■ Supplied data ■

——

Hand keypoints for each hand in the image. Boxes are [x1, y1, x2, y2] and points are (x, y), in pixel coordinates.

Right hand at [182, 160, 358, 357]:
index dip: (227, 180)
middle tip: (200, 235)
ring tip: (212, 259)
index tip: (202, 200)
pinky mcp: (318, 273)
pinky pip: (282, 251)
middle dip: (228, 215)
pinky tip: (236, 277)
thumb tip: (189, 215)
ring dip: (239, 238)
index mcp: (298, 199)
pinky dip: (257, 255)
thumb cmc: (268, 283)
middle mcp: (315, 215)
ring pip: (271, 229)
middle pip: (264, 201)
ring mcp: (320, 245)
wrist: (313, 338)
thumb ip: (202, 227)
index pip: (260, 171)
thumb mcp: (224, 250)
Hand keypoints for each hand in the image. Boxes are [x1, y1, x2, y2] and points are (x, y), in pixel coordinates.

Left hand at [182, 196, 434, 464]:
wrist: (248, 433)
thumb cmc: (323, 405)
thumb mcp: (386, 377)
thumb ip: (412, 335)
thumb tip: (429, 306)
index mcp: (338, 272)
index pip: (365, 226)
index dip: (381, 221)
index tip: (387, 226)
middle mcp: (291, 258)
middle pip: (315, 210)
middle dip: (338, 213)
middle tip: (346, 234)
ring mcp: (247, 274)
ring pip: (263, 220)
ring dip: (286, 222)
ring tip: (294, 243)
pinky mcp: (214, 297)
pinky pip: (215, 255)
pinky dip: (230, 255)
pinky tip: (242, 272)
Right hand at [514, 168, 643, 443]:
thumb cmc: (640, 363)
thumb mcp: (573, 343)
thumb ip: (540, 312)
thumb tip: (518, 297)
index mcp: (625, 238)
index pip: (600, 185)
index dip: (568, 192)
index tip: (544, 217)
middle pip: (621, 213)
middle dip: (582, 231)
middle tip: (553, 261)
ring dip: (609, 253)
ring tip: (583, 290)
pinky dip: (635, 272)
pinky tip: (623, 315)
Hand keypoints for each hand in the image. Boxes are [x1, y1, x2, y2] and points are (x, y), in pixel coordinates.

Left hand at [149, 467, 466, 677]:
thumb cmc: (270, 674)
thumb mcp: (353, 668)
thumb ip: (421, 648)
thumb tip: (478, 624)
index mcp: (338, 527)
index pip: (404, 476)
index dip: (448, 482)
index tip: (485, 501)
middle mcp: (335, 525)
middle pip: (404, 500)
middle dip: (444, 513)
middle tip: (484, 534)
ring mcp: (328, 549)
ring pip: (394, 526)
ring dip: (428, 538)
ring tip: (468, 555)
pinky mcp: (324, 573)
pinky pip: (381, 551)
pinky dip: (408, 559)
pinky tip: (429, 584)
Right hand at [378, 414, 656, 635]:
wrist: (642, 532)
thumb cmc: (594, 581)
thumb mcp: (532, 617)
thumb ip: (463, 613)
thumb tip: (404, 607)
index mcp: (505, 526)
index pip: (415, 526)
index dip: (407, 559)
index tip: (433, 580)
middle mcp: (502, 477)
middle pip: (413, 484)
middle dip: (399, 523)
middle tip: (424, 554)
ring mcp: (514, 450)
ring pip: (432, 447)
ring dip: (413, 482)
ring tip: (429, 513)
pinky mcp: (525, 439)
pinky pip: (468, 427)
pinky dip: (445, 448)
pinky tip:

——

■ Activity ■
Of all the entries above, output exactly the lines between the one holding "thumb cmc: (323, 405)" and the one holding "pinky mcp: (525, 439)", inclusive.

■ Completed task ■
thumb cmc: (323, 405)
thumb mcp: (386, 377)
thumb ip: (412, 335)
thumb tip: (429, 306)
index mcp: (338, 272)
index pip: (365, 226)
index dip: (381, 221)
index tip: (387, 226)
middle mcp: (291, 258)
middle pip: (315, 210)
middle dip: (338, 213)
middle tip: (346, 234)
ring mcp: (247, 274)
ring pip: (263, 220)
ring dip: (286, 222)
ring tip: (294, 243)
pinky mcp: (214, 297)
pinky pip: (215, 255)
pinky dip: (230, 255)
pinky tip: (242, 272)
Right hand at [514, 168, 643, 443]:
thumb cmc: (640, 363)
thumb mcp: (573, 343)
thumb ip: (540, 312)
thumb tip: (518, 297)
index mcp: (625, 238)
index pip: (600, 185)
index dip: (568, 192)
index tip: (544, 217)
middle pip: (621, 213)
middle dip: (582, 231)
middle tip: (553, 261)
ring dip: (609, 253)
ring tip: (583, 290)
pinky dip: (635, 272)
pinky tip: (623, 315)
Hand keypoints for each hand in the image. Boxes are [x1, y1, x2, y2] and points are (x, y), in pixel coordinates.

Left hand at [149, 467, 466, 677]:
thumb cmc: (270, 674)
thumb mcp: (353, 668)
thumb ip: (421, 648)
thumb tip: (478, 624)
index mcp: (338, 527)
index pip: (404, 476)
index dip: (448, 482)
index tip: (485, 501)
middle mcp: (335, 525)
middle pip: (404, 500)
middle dip: (444, 513)
middle tip: (484, 534)
ring mcp: (328, 549)
ring pip: (394, 526)
ring dip: (428, 538)
ring tip: (468, 555)
pinky mcp: (324, 573)
pinky pip: (381, 551)
pinky dip: (408, 559)
pinky tip: (429, 584)
Right hand at [378, 414, 656, 635]:
wrist: (642, 532)
thumb cmc: (594, 581)
thumb mcp: (532, 617)
thumb ip: (463, 613)
thumb tip: (404, 607)
index mcp: (505, 526)
index pip: (415, 526)
index dip: (407, 559)
index tip: (433, 580)
middle mcp: (502, 477)
middle pip: (413, 484)
middle dip: (399, 523)
middle tip: (424, 554)
ring mcp: (514, 450)
ring pip: (432, 447)
ring dip: (413, 482)
ring tip: (429, 513)
pinky mcp: (525, 439)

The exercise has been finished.